Releases: gakhov/pdsa
Implement frequency algorithms
NEW
- Count Sketch algorithm implementation
- Count-Min Sketch algorithm implementation
Count Sketch and Count–Min Sketch are simple space-efficient probabilistic data structures
that are used to estimate frequencies of elements in data streams and can address the Heavy hitters problem.
Count Sketch was proposed by Moses Charikar, Kevin Chen, and Martin Farach-Colton in 2002.
Count–Min Sketch was presented in 2003 by Graham Cormode and Shan Muthukrishnan and published in 2005.
Maintenance release
FIXES
- Fix README to indicate that the minimal required Cython version is 0.28 (Thank you @jseabold)
- Explicitly require Cython 0.28+ and Python 3.5+ in
setup.py
- Fix cardinality tests (or at least come one step closer to the correct test approach without actual big data)
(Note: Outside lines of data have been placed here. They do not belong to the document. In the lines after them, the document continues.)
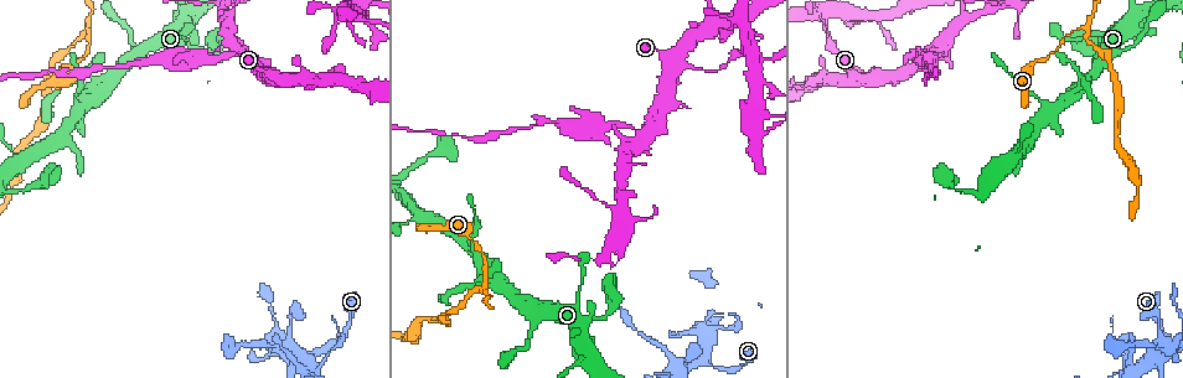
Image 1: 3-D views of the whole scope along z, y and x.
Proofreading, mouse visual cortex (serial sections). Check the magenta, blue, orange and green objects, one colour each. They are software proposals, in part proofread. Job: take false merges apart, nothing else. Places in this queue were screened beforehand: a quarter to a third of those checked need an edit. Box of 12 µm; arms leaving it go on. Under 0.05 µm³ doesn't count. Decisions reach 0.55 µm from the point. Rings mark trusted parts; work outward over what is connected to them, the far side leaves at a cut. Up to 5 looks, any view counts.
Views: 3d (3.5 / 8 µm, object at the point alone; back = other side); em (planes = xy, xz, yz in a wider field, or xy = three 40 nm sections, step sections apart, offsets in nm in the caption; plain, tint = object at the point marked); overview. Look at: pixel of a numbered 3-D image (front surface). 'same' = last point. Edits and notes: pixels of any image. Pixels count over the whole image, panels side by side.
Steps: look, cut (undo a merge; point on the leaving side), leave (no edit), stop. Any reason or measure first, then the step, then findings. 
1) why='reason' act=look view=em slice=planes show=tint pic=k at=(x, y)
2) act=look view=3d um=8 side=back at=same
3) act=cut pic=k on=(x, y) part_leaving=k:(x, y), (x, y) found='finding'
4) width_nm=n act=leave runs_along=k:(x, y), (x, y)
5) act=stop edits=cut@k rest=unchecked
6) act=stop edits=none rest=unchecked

act=look view=3d um=8 side=back pic=1 at=(289, 72)

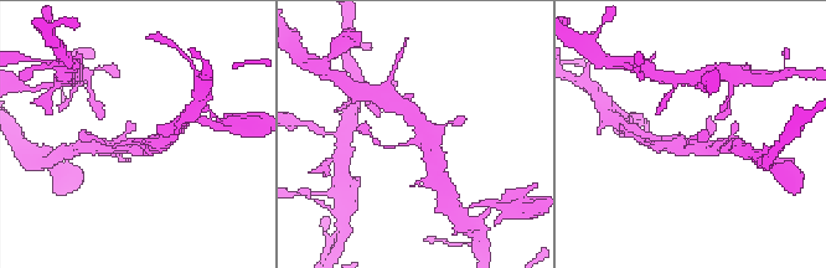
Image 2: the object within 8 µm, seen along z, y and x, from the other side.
why='closer look' act=look view=3d um=3.5 pic=2 at=(692, 141)

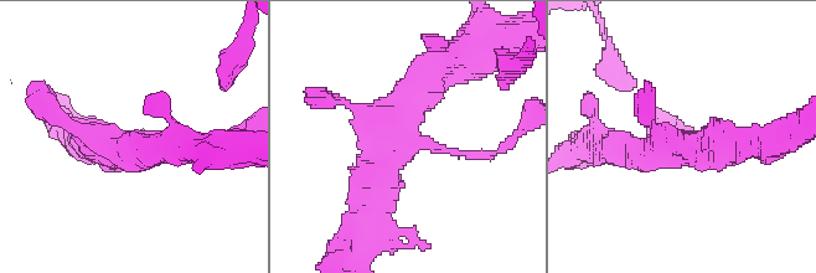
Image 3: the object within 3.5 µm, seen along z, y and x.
act=leave runs_along=3:(354, 108), (385, 137), (468, 155), (495, 152) found='one cell here'

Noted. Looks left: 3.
why='two arms in line, one across' act=look view=3d um=3.5 pic=1 at=(628, 143)

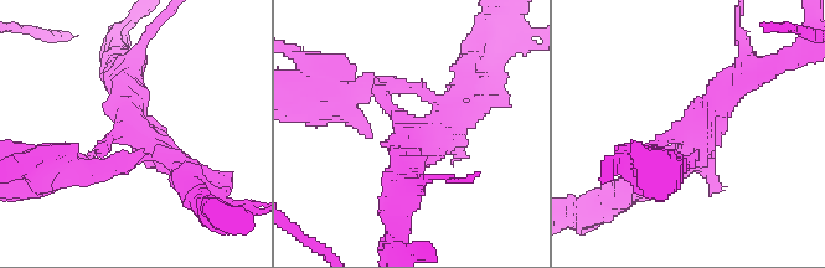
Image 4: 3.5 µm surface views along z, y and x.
act=look view=em slice=xy step=2 show=tint pic=4 at=(694, 136)

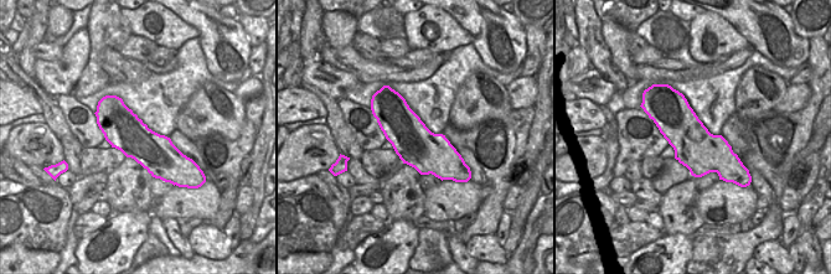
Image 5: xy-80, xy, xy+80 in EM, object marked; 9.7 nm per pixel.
act=cut pic=4 on=(330, 89) found='two cells meet here'

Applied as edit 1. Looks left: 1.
act=stop edits=cut@4 rest=unchecked

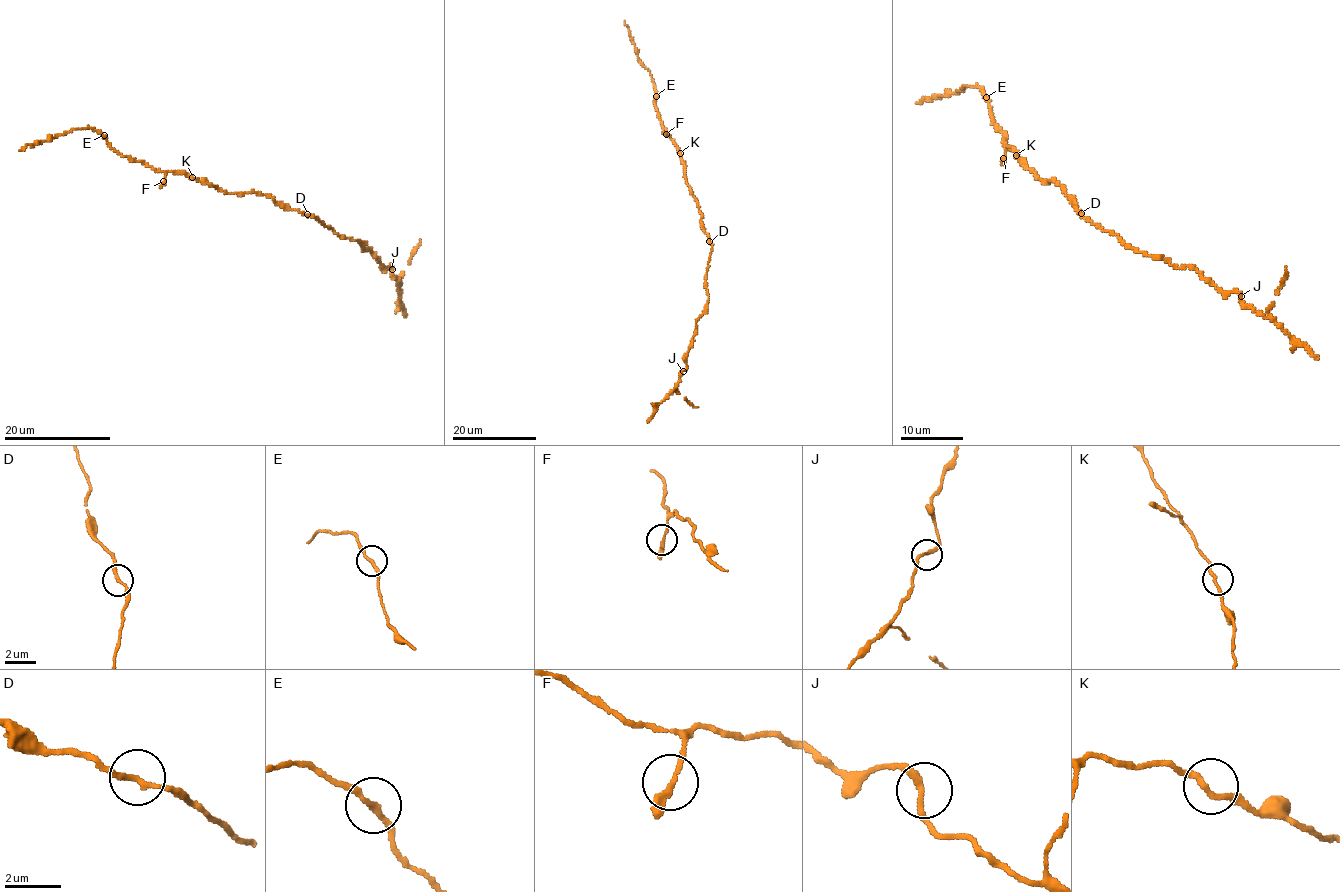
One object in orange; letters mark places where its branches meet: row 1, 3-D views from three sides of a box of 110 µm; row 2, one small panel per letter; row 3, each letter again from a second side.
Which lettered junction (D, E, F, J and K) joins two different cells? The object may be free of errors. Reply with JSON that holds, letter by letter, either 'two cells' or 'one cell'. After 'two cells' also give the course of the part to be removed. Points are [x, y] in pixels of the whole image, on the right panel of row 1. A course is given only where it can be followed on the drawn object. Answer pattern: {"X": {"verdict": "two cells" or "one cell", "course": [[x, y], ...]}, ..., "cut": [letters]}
{"D": {"verdict": "one cell"}, "E": {"verdict": "one cell"}, "F": {"verdict": "one cell"}, "J": {"verdict": "one cell"}, "K": {"verdict": "one cell"}, "cut": []}

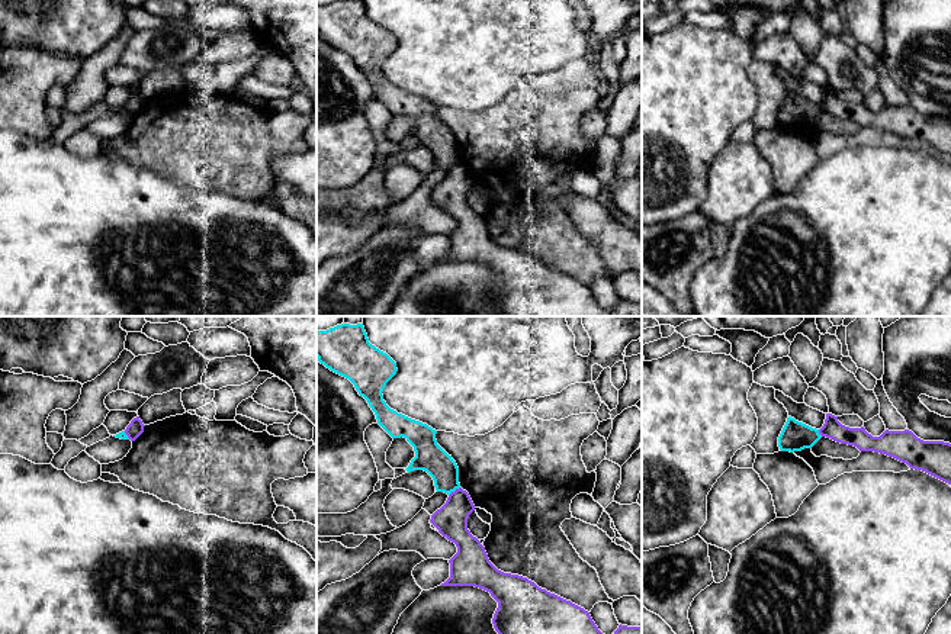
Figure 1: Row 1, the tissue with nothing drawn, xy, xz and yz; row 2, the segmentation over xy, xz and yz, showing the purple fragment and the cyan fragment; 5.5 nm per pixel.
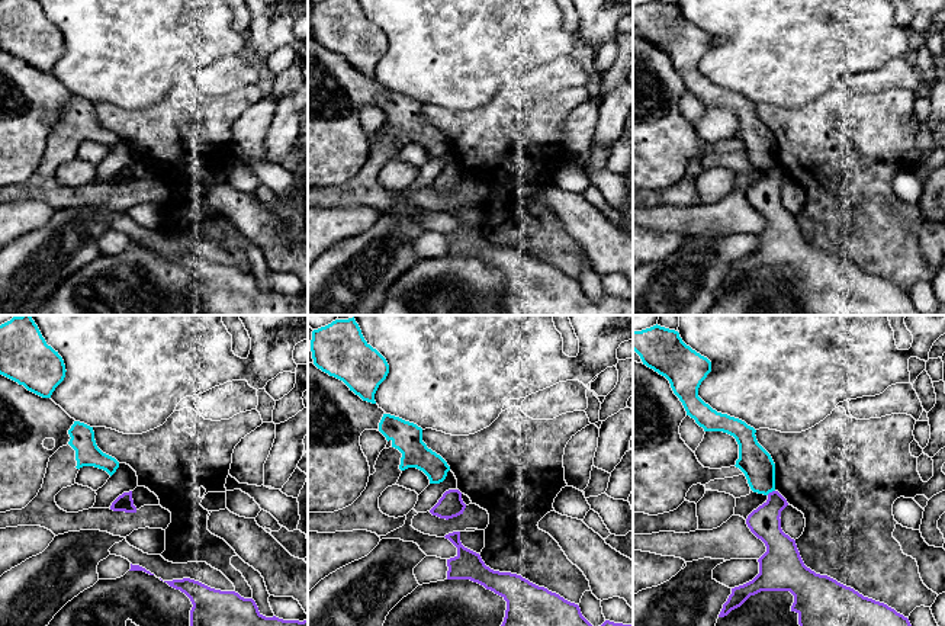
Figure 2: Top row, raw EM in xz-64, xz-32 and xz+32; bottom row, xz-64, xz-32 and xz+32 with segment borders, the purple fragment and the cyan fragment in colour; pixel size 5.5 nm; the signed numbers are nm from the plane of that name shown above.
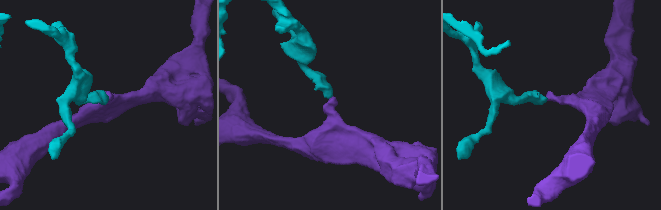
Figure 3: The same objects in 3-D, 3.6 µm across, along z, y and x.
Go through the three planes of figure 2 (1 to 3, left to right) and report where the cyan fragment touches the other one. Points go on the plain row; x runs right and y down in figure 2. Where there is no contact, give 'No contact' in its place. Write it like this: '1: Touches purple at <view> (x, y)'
1: No contact
2: No contact
3: Touches purple at xz+32 (770, 167)

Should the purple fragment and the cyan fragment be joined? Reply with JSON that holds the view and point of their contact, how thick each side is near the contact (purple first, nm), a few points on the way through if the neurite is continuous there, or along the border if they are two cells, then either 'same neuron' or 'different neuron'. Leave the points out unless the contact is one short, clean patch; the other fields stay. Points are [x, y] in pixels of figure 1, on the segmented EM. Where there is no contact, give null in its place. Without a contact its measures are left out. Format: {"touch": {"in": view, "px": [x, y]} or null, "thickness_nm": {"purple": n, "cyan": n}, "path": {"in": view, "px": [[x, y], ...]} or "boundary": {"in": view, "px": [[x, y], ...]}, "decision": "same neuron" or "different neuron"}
{"touch": {"in": "xz", "px": [455, 491]}, "thickness_nm": {"purple": 180, "cyan": 160}, "boundary": {"in": "xz", "px": [[459, 486], [449, 495]]}, "decision": "different neuron"}

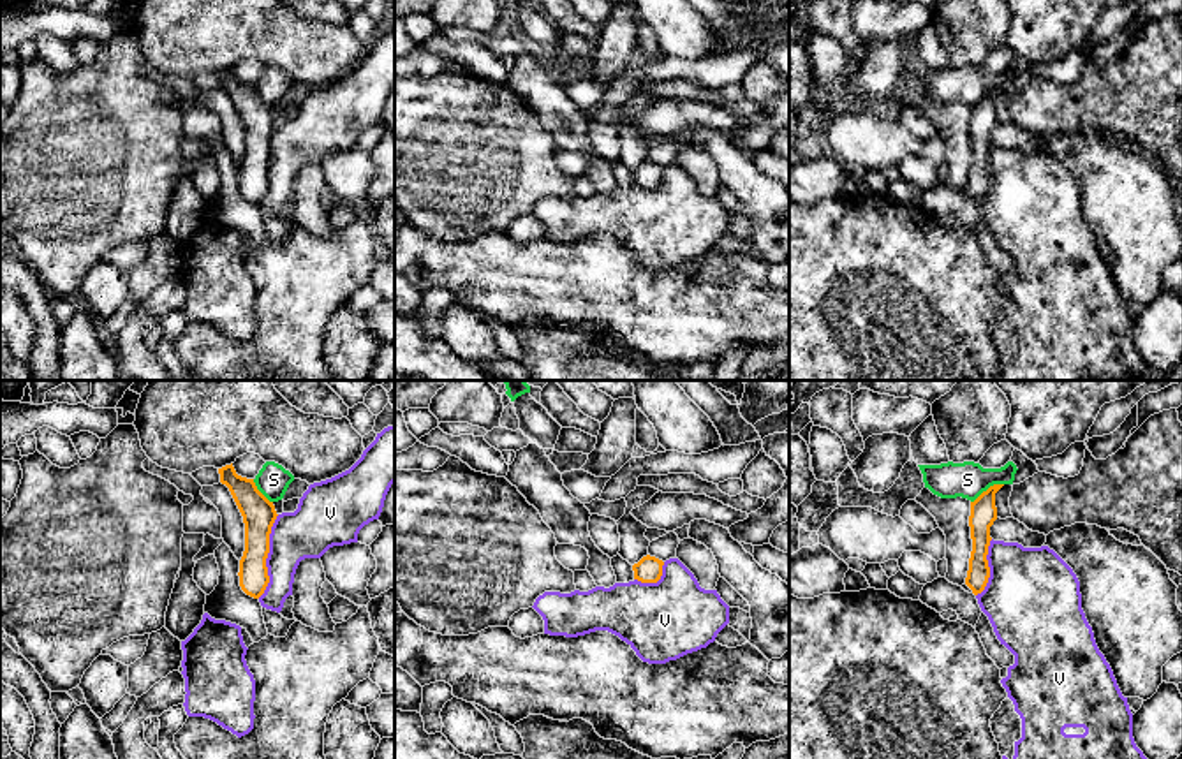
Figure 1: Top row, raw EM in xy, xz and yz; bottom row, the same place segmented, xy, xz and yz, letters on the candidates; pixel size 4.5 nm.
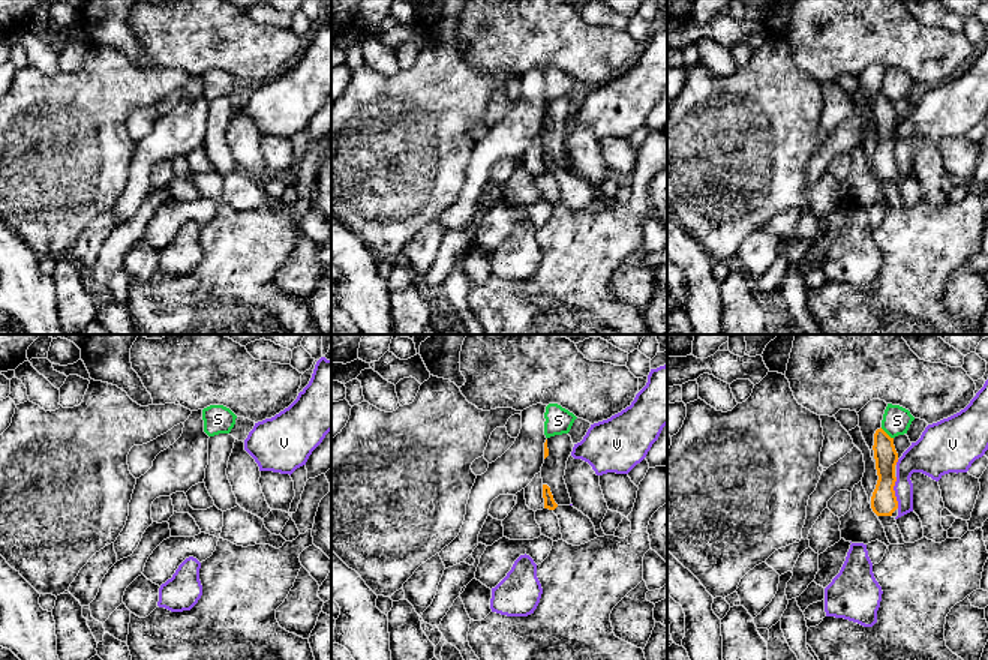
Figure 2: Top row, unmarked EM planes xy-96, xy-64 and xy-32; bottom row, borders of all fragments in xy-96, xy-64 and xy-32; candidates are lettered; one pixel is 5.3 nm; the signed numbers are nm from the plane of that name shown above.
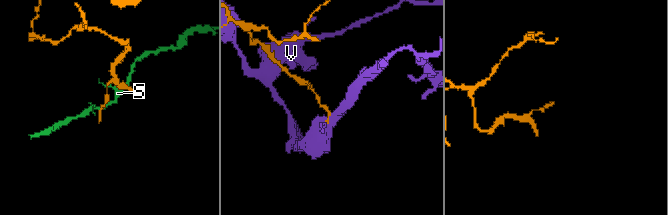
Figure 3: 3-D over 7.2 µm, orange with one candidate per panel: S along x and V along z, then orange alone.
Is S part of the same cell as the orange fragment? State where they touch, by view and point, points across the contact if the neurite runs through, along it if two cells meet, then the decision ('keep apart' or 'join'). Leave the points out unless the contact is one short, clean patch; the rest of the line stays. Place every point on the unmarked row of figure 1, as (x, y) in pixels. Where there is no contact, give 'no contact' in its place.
yz (989, 94) | along yz (1003, 88), (990, 90), (971, 108) | keep apart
Implemented HyperLogLog algorithm
NEW
- HyperLogLog algorithm implementation
HyperLogLog algorithm was proposed by Philippe Flajolet, Éric Fusy, Olivier Gandouet, and Frédéric Meunier in 2007. There is a number of modifications of the algorithm, but this implementation uses the original version with a 32-bit hash function.
FIXES
- Fix cardinality estimation in Bloom filters
- Correct the inline example for q-digest
- Removed support for Python < 3.5
Implemented algorithms for cardinality and rank estimation
In this pre-release implemented the following algorithms:
Cardinality problem
- Linear counter
- Probabilistic counter (Flajolet–Martin algorithm)
Rank problem
- Quantile Digest (q-digest)
Additionally, the overall code has been improved, added tests and examples how to use the implemented data structures.
Implement classical data structures for Membership queries
In this release first 2 classical data structures have been implemented:
- Classical Bloom Filter
- Counting Bloom Filter
In order to support memory-efficient representation we also developed the BitCounter and BitVector.